Les problèmes actuels liés au développement économique, à l’équilibre régional et l’intégration sociale ont montré que les politiques publiques nationales adoptées sont devenues caduques et ne répondent plus aux exigences actuelles et aux besoins futurs de développement durable et intégré. Les difficultés du secteur de transport à assumer son rôle de moteur de développement économique et d’épanouissement social sont au cœur de cette problématique.

Signalons que l’ouverture des entrepôts Maliens de Guinée est née dans la douleur. En effet, El Hadj Salim Doucouré, Président du Haut Conseil des Maliens de l’Extérieur (HCME) à une assemblée générale à Bamako (République du Mali) fît connaître à ses participants-membres qu’avec les tracasseries administratives connues par les Maliens au Nigéria (2600 Km du Mali) aux ports Autonomes du Benin, du Togo, du Ghana (1300 Km du Mali) et d’Abidjan où les opérateurs économiques Maliens étaient ségrégués, devant les opérateurs Ivoiriens les premiers servis, apostropha le Gouvernement Malien. Ces propos furent mal interprétés alors par les agents des Services de Renseignement au Président de la République du Mali d’alors, Alpha Oumar Konaré, qui le convoqua immédiatement au Palais de Koulouba. Dès leur contact, le Président Konaré lui signifia le sommet agité, causé par ses propos. En s’expliquant, devant le Président de la République, contradictoirement, Alpha Oumar Konaré lui donna raison, l’embrassa et donna des instructions au protocole pour qu’on le ramena chez lui, sous bonne escorte. En outre, lors d’une visite d’Etat officielle en Guinée, des échanges entre feu le Président de la République de Guinée, le Général Lansana Conté et son homologue du Mali (Alpha Oumar Konaré), tablèrent sur la question d’un corridor portuaire en Guinée ; feu le Général Lansana Conté n’y voyait pas d’objection. On dut alors faire recours à El Hadj Salim Doucouré alors en Guinée, par les escortes du protocole présidentiel, pour se rendre au Port Autonome de Conakry, pour le choix du site des Entrepôts Maliens de Guinée. El Hadj Salim Doucouré repéra un lieu où étaient les véhicules. Ce qui fût confirmé par le Président Alpha Oumar Konaré. De ce temps-là, El Hadj Doucouré a toujours œuvré pour que le Port Autonome de Conakry soit la destination portuaire prisée des Entrepreneurs Maliens de la Diaspora. Résultat : cette œuvre de la diplomatie portuaire fît obtenir la distinction de Chevalier de l‘Ordre National du Mali à El Hadj Salim Doucouré du temps du mandat du Président Alpha Oumar Konaré. A quand celle de la Guinée pour El Hadj Salim Doucouré ? Dommage, selon ces mêmes sources, qu’aucun responsable douanier et policier ne le connaisse au regard des tracasseries insurmontables rencontrées par le commun des Maliens.

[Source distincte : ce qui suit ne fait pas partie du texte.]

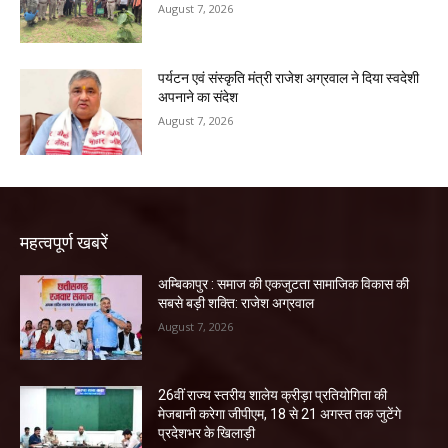
August 7, 2026
पर्यटन एवं संस्कृति मंत्री राजेश अग्रवाल ने दिया स्वदेशी
अपनाने का संदेश
August 7, 2026
महत्वपूर्ण खबरें
अम्बिकापुर : समाज की एकजुटता सामाजिक विकास की
सबसे बड़ी शक्ति: राजेश अग्रवाल
August 7, 2026
26वीं राज्य स्तरीय शालेय क्रीड़ा प्रतियोगिता की
मेजबानी करेगा जीपीएम, 18 से 21 अगस्त तक जुटेंगे
प्रदेशभर के खिलाड़ी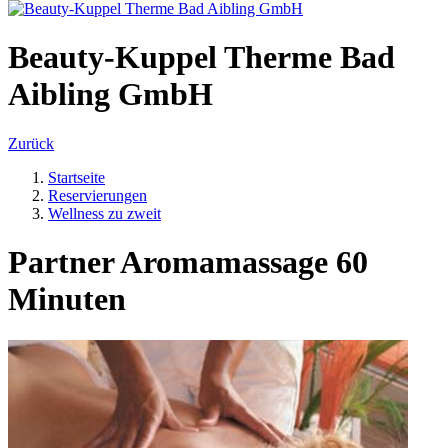
Beauty-Kuppel Therme Bad
Aibling GmbH
Zurück
Startseite
Reservierungen
Wellness zu zweit
Partner Aromamassage 60
Minuten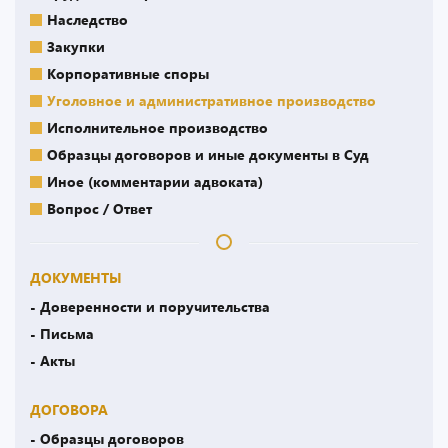
Наследство
Закупки
Корпоративные споры
Уголовное и административное производство
Исполнительное производство
Образцы договоров и иные документы в Суд
Иное (комментарии адвоката)
Вопрос / Ответ
ДОКУМЕНТЫ
- Доверенности и поручительства
- Письма
- Акты
ДОГОВОРА
- Образцы договоров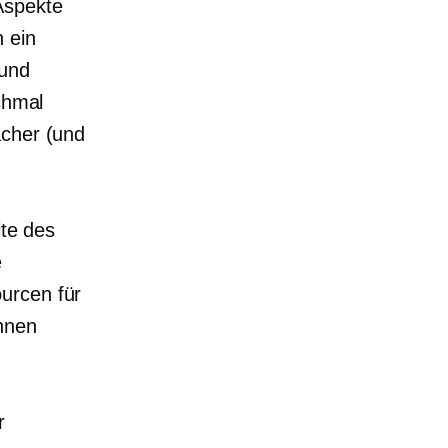
Aspekte
 ein
 und
chmal
acher (und
ite des
e
urcen für
Ihnen
r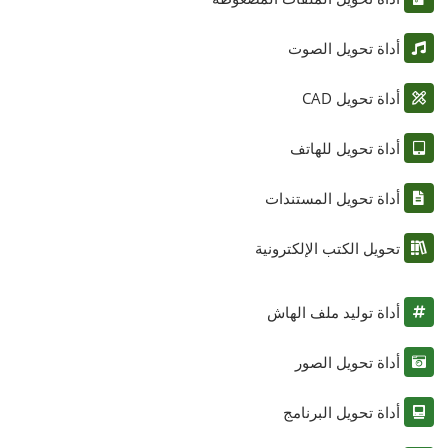
أداة تحويل الصوت
أداة تحويل CAD
أداة تحويل للهاتف
أداة تحويل المستندات
تحويل الكتب الإلكترونية
أداة توليد ملف الهاش
أداة تحويل الصور
أداة تحويل البرنامج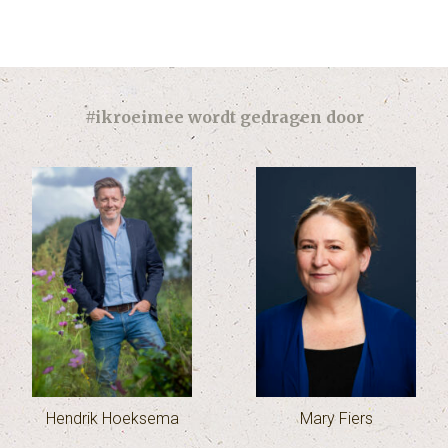
#ikroeimee wordt gedragen door
Hendrik Hoeksema
Mary Fiers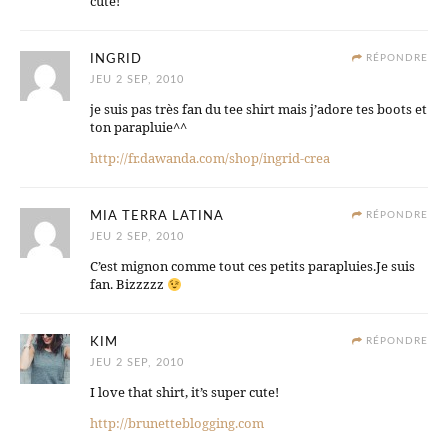
cute!
INGRID
RÉPONDRE
JEU 2 SEP, 2010
je suis pas très fan du tee shirt mais j’adore tes boots et
ton parapluie^^
http://fr.dawanda.com/shop/ingrid-crea
MIA TERRA LATINA
RÉPONDRE
JEU 2 SEP, 2010
C’est mignon comme tout ces petits parapluies.Je suis
fan. Bizzzzz
KIM
RÉPONDRE
JEU 2 SEP, 2010
I love that shirt, it’s super cute!
http://brunetteblogging.com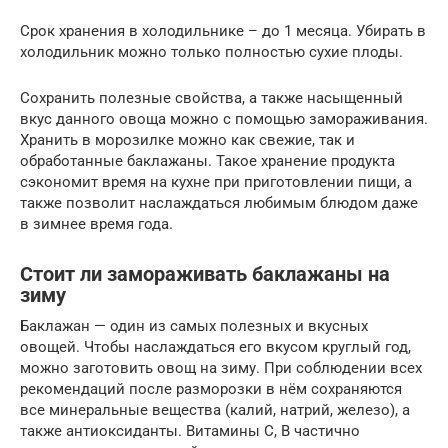
Срок хранения в холодильнике – до 1 месяца. Убирать в
холодильник можно только полностью сухие плоды.
Сохранить полезные свойства, а также насыщенный
вкус данного овоща можно с помощью замораживания.
Хранить в морозилке можно как свежие, так и
обработанные баклажаны. Такое хранение продукта
сэкономит время на кухне при приготовлении пищи, а
также позволит наслаждаться любимым блюдом даже
в зимнее время года.
Стоит ли замораживать баклажаны на
зиму
Баклажан — один из самых полезных и вкусных
овощей. Чтобы наслаждаться его вкусом круглый год,
можно заготовить овощ на зиму. При соблюдении всех
рекомендаций после разморозки в нём сохраняются
все минеральные вещества (калий, натрий, железо), а
также антиоксиданты. Витамины С, В частично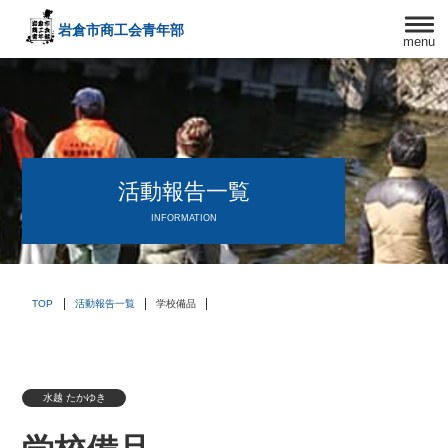
岩倉市商工会
青年部
menu
〒482－0042
愛知県岩倉市中本町西出口31-1
TEL:0587-66-3400
FAX:0587-66-3417
頑張る中小企業を応援します！
活動報告一覧
INFORMATION
TOP
活動報告一覧
学校備品
水越 たかゆき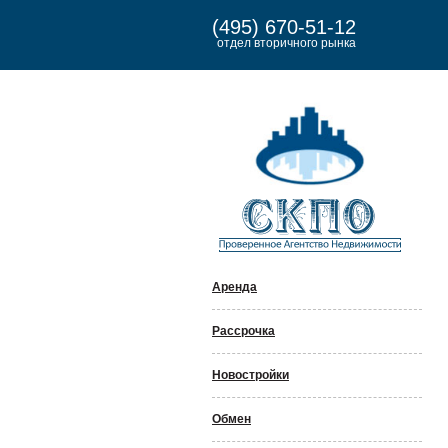
(495) 670-51-12
отдел вторичного рынка
Аренда
Рассрочка
Новостройки
Обмен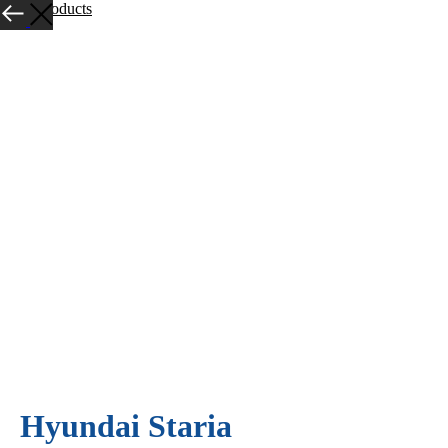
More products
Hyundai Staria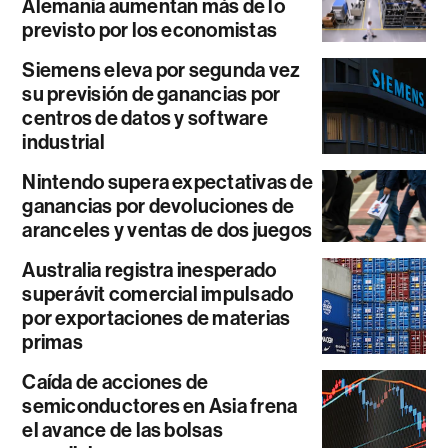
Alemania aumentan más de lo
previsto por los economistas
Siemens eleva por segunda vez
su previsión de ganancias por
centros de datos y software
industrial
Nintendo supera expectativas de
ganancias por devoluciones de
aranceles y ventas de dos juegos
Australia registra inesperado
superávit comercial impulsado
por exportaciones de materias
primas
Caída de acciones de
semiconductores en Asia frena
el avance de las bolsas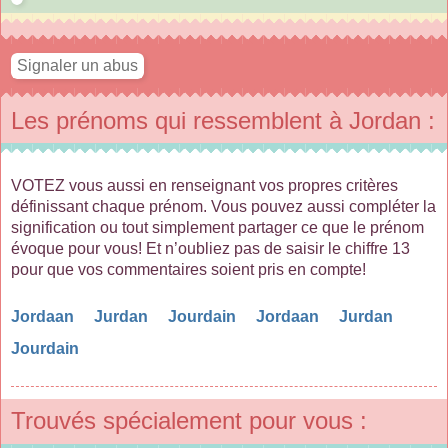
Les prénoms qui ressemblent à Jordan :
VOTEZ vous aussi en renseignant vos propres critères
définissant chaque prénom. Vous pouvez aussi compléter la
signification ou tout simplement partager ce que le prénom
évoque pour vous! Et n’oubliez pas de saisir le chiffre 13
pour que vos commentaires soient pris en compte!
Jordaan
Jurdan
Jourdain
Jordaan
Jurdan
Jourdain
Trouvés spécialement pour vous :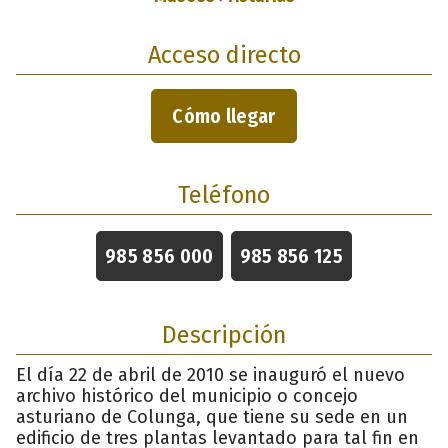
Acceso directo
Cómo llegar
Teléfono
985 856 000
985 856 125
Descripción
El día 22 de abril de 2010 se inauguró el nuevo
archivo histórico del municipio o concejo
asturiano de Colunga, que tiene su sede en un
edificio de tres plantas levantado para tal fin en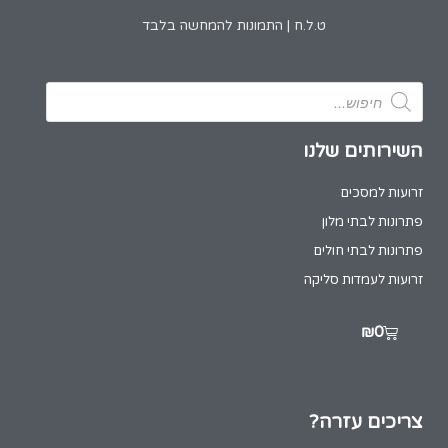
ט.ל.ח | התמונות להמחשה בלבד
השירותים שלנו
זרועות למסכים
פתרונות לבתי מלון
פתרונות לבתי חולים
זרועות לעמדות סליקה
₪
0
צריכים עזרה?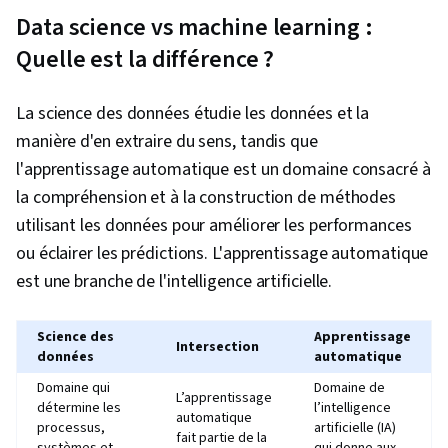
des bases de données, Algorithmes de
Data science vs machine learning :
classification, Apprentissage supervisé,
Quelle est la différence ?
Réduction de la dimensionnalité, Apprentissage
automatique, Régression logistique,
La science des données étudie les données et la
Apprentissage automatique appliqué,
manière d'en extraire du sens, tandis que
Algorithmes d'apprentissage automatique,
l'apprentissage automatique est un domaine consacré à
Optimisation du modèle, Méthodes
la compréhension et à la construction de méthodes
d'apprentissage automatique, Architectures de
utilisant les données pour améliorer les performances
modèles génératifs, Réseaux adversoriels
ou éclairer les prédictions. L'apprentissage automatique
génératifs (GAN), Autoencodeurs, L'IA
est une branche de l'intelligence artificielle.
responsable, Éthique des données, Synthèse
des données, Compétences en matière
Science des
Apprentissage
Intersection
d'entretien, Recherche sur les entreprises,
données
automatique
Communication, Développement professionnel,
Domaine qui
Domaine de
L’apprentissage
Expression orale, Présentations, Rédaction,
détermine les
l’intelligence
automatique
processus,
artificielle (IA)
Gestion de portefeuille, Résolution de
fait partie de la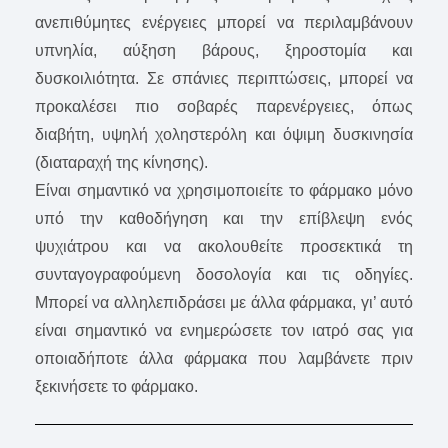
ανεπιθύμητες ενέργειες μπορεί να περιλαμβάνουν
υπνηλία, αύξηση βάρους, ξηροστομία και
δυσκοιλιότητα. Σε σπάνιες περιπτώσεις, μπορεί να
προκαλέσει πιο σοβαρές παρενέργειες, όπως
διαβήτη, υψηλή χοληστερόλη και όψιμη δυσκινησία
(διαταραχή της κίνησης).
Είναι σημαντικό να χρησιμοποιείτε το φάρμακο μόνο
υπό την καθοδήγηση και την επίβλεψη ενός
ψυχιάτρου και να ακολουθείτε προσεκτικά τη
συνταγογραφούμενη δοσολογία και τις οδηγίες.
Μπορεί να αλληλεπιδράσει με άλλα φάρμακα, γι’ αυτό
είναι σημαντικό να ενημερώσετε τον ιατρό σας για
οποιαδήποτε άλλα φάρμακα που λαμβάνετε πριν
ξεκινήσετε το φάρμακο.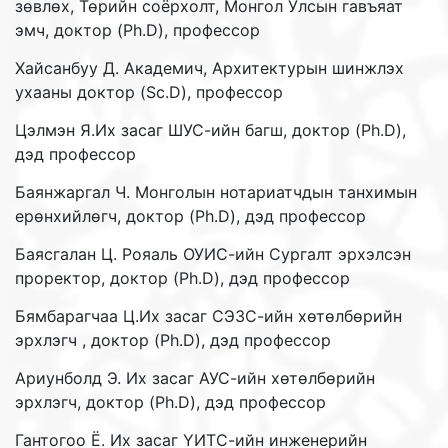
зөвлөх, Төрийн соёрхолт, Монгол Улсын гавъяат
эмч, доктор (Ph.D), профессор
Хайсанбуу Д. Академич, Архитектурын шинжлэх
ухааны доктор (Sc.D), профессор
Цэлмэн Я.Их засаг ШУС-ийн багш, доктор (Ph.D),
дэд профессор
Баянжаргал Ч. Монголын нотариатчдын танхимын
ерөнхийлөгч, доктор (Ph.D), дэд профессор
Баясгалан Ц. Рояаль ОУИС-ийн Сургалт эрхэлсэн
проректор, доктор (Ph.D), дэд профессор
Бямбарагчаа Ц.Их засаг СЭЗС-ийн хөтөлбөрийн
эрхлэгч , доктор (Ph.D), дэд профессор
Ариунболд Э. Их засаг АУС-ийн хөтөлбөрийн
эрхлэгч, доктор (Ph.D), дэд профессор
Гантогоо Ё. Их засаг ҮИТС-ийн инженерийн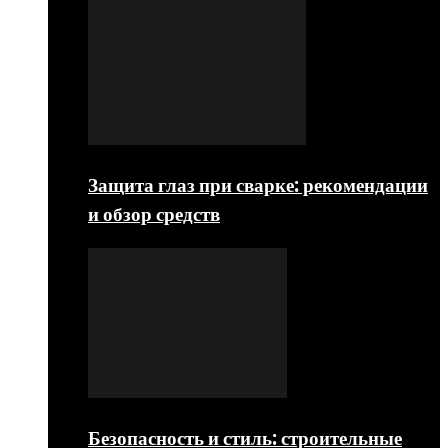
Защита глаз при сварке: рекомендации
и обзор средств
Безопасность и стиль: строительные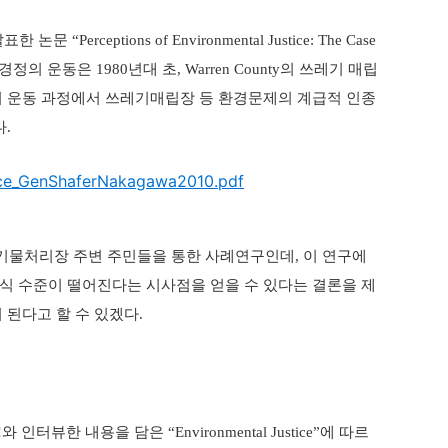
발표한 논문
“Perceptions of Environmental Justice: The Case
환경정의 운동은
년대 초
의 쓰레기 매립
1980
, Warren County
 운동 과정에서 쓰레기매립장 등 환경문제의 계급적 인종
다
.
ice_GenShaferNakagawa2010.pdf
폐기물처리장 주변 주민들을 통한 사례연구인데
이 연구에
,
식 수준이 떨어진다는 시사점을 얻을 수 있다는 결론을 제
 된다고 할 수 있겠다
.
와 인터뷰한 내용을 담은
에 따르
!
“Environmental Justice”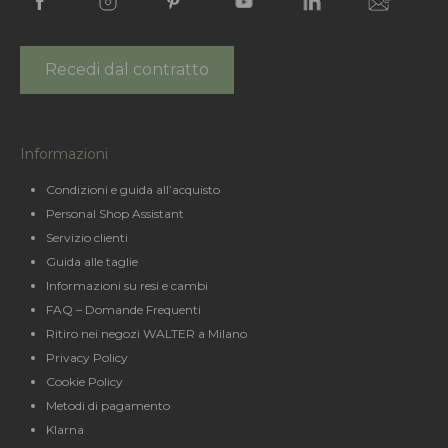
Recedi dal contratto
Informazioni
Condizioni e guida all’acquisto
Personal Shop Assistant
Servizio clienti
Guida alle taglie
Informazioni su resi e cambi
FAQ – Domande Frequenti
Ritiro nei negozi WALTER a Milano
Privacy Policy
Cookie Policy
Metodi di pagamento
Klarna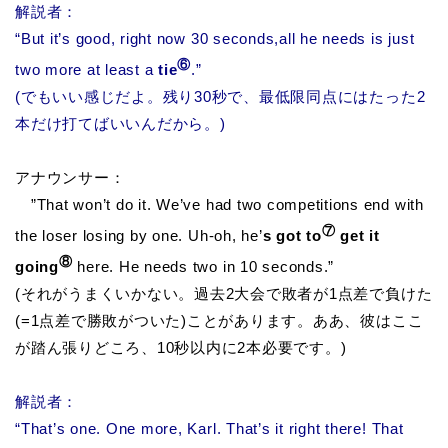
解説者：
“But it’s good, right now 30 seconds,all he needs is just
⑥
two more at least a
tie
.”
(でもいい感じだよ。残り30秒で、最低限同点にはたった2
本だけ打てばいいんだから。)
アナウンサー：
”That won’t do it. We’ve had two competitions end with
⑦
the loser losing by one. Uh-oh, he’
s got to
get it
⑧
going
here. He needs two in 10 seconds.”
(それがうまくいかない。過去2大会で敗者が1点差で負けた
(=1点差で勝敗がついた)ことがあります。ああ、彼はここ
が踏ん張りどころ、10秒以内に2本必要です。)
解説者：
“That’s one. One more, Karl. That’s it right there! That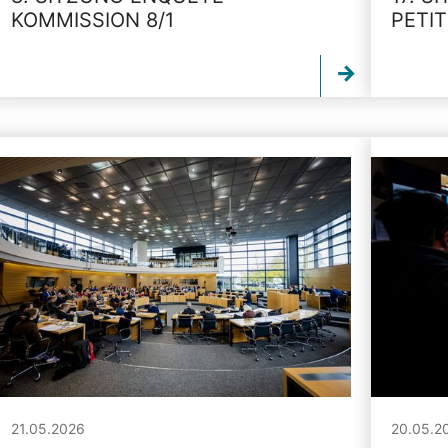
KOMMISSION 8/1
PETI
21.05.2026
20.05.2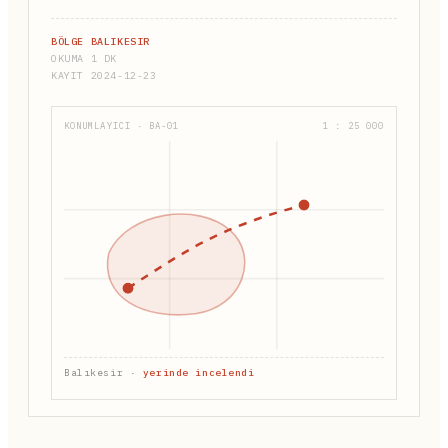
BÖLGE BALIKESIR
OKUMA 1 DK
KAYIT 2024-12-23
KONUMLAYICI · BA-01
1 : 25 000
Balıkesir ·
yerinde incelendi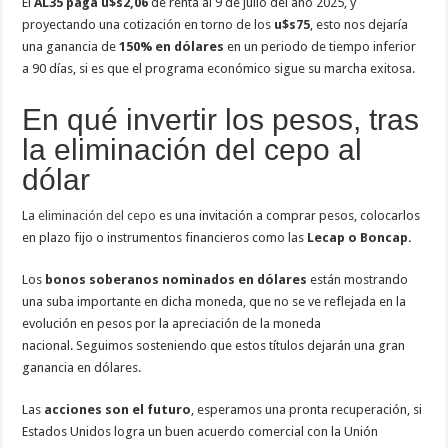
El
AL35 paga u$s2,06
de renta al 9 de julio del año 2025, y
proyectando una cotización en torno de los
u$s75
, esto nos dejaría
una ganancia de
150% en dólares
en un periodo de tiempo inferior
a 90 días, si es que el programa económico sigue su marcha exitosa.
En qué invertir los pesos, tras
la eliminación del cepo al
dólar
La
eliminación del cepo
es una invitación a comprar pesos, colocarlos
en plazo fijo o instrumentos financieros como las
Lecap o Boncap.
Los
bonos soberanos nominados en dólares
están mostrando
una suba importante en dicha moneda, que no se ve reflejada en la
evolución en pesos por la apreciación de la moneda
nacional. Seguimos sosteniendo que estos títulos dejarán una gran
ganancia en dólares.
Las
acciones son el futuro
, esperamos una pronta recuperación, si
Estados Unidos logra un buen acuerdo comercial con la Unión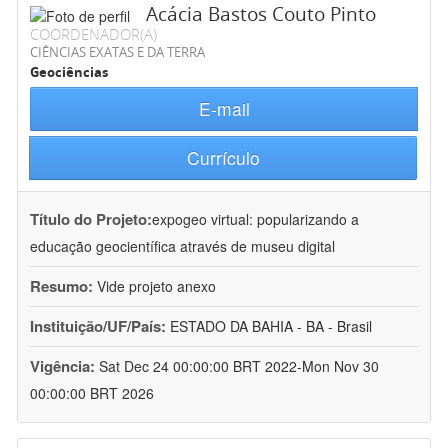
Acácia Bastos Couto Pinto
COORDENADOR(A)
CIÊNCIAS EXATAS E DA TERRA
Geociências
E-mail
Currículo
Título do Projeto:
expogeo virtual: popularizando a
educação geocientífica através de museu digital
Resumo:
Vide projeto anexo
Instituição/UF/País:
ESTADO DA BAHIA - BA - Brasil
Vigência:
Sat Dec 24 00:00:00 BRT 2022-Mon Nov 30
00:00:00 BRT 2026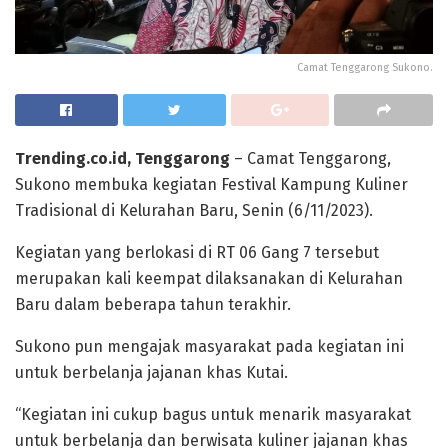
Camat Tenggarong Sukono.
Trending.co.id, Tenggarong
– Camat Tenggarong,
Sukono membuka kegiatan Festival Kampung Kuliner
Tradisional di Kelurahan Baru, Senin (6/11/2023).
Kegiatan yang berlokasi di RT 06 Gang 7 tersebut
merupakan kali keempat dilaksanakan di Kelurahan
Baru dalam beberapa tahun terakhir.
Sukono pun mengajak masyarakat pada kegiatan ini
untuk berbelanja jajanan khas Kutai.
“Kegiatan ini cukup bagus untuk menarik masyarakat
untuk berbelanja dan berwisata kuliner jajanan khas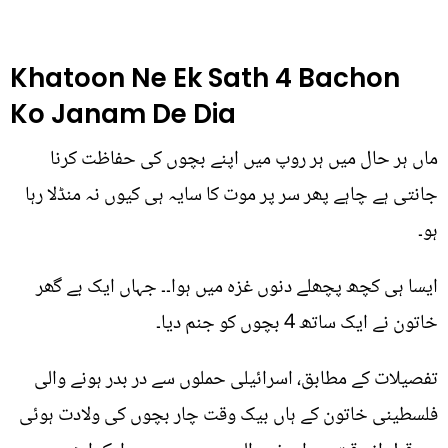
Khatoon Ne Ek Sath 4 Bachon
Ko Janam De Dia
ماں ہر حال میں ہر روپ میں اپنے بچوں کی حفاظت کرنا
جانتی ہے چاہے پھر سر پر موت کا سایہ ہی کیوں نہ منڈلا رہا
ہو۔
ایسا ہی کچھ پچھلے دنوں غزہ میں ہوا۔۔ جہاں ایک بے گھر
خاتون نے ایک ساتھ 4 بچوں کو جنم دیا۔
تفصیلات کے مطابق، اسرائیلی حملوں سے در بدر ہونے والی
فلسطینی خاتون کے ہاں بیک وقت چار بچوں کی ولادت ہوئی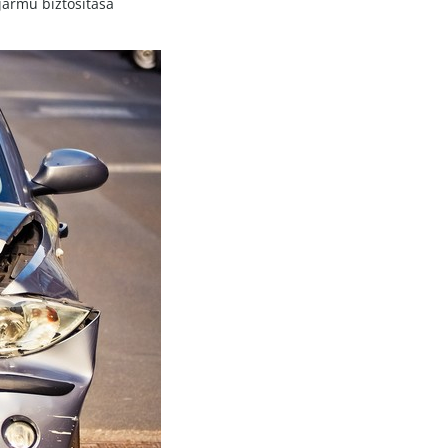
jármű biztosítása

El Hadj Doucouré a fait également des tournées Africaines et Européennes pour sensibiliser les opérateurs économiques Maliens de la Diaspora à s’intéresser au Port Autonome de Conakry. Mieux, il entama plusieurs contacts avec les autorités Guinéennes pour créer des facilités aux Maliens de Guinée. C’est pourquoi, on qualifia souvent El Hadj Doucouré de ‘’Guinéen’’ au Mali et en Guinée, on le surnomme ‘’Malien’’ à telle enseigne que les journalistes que nous sommes, ne connaissons pas de quelle nationalité il est au juste. Aussi, précisons que tous les enfants d’El Hadj Doucouré, selon nos sources dignes de foi, sont nés en Guinée.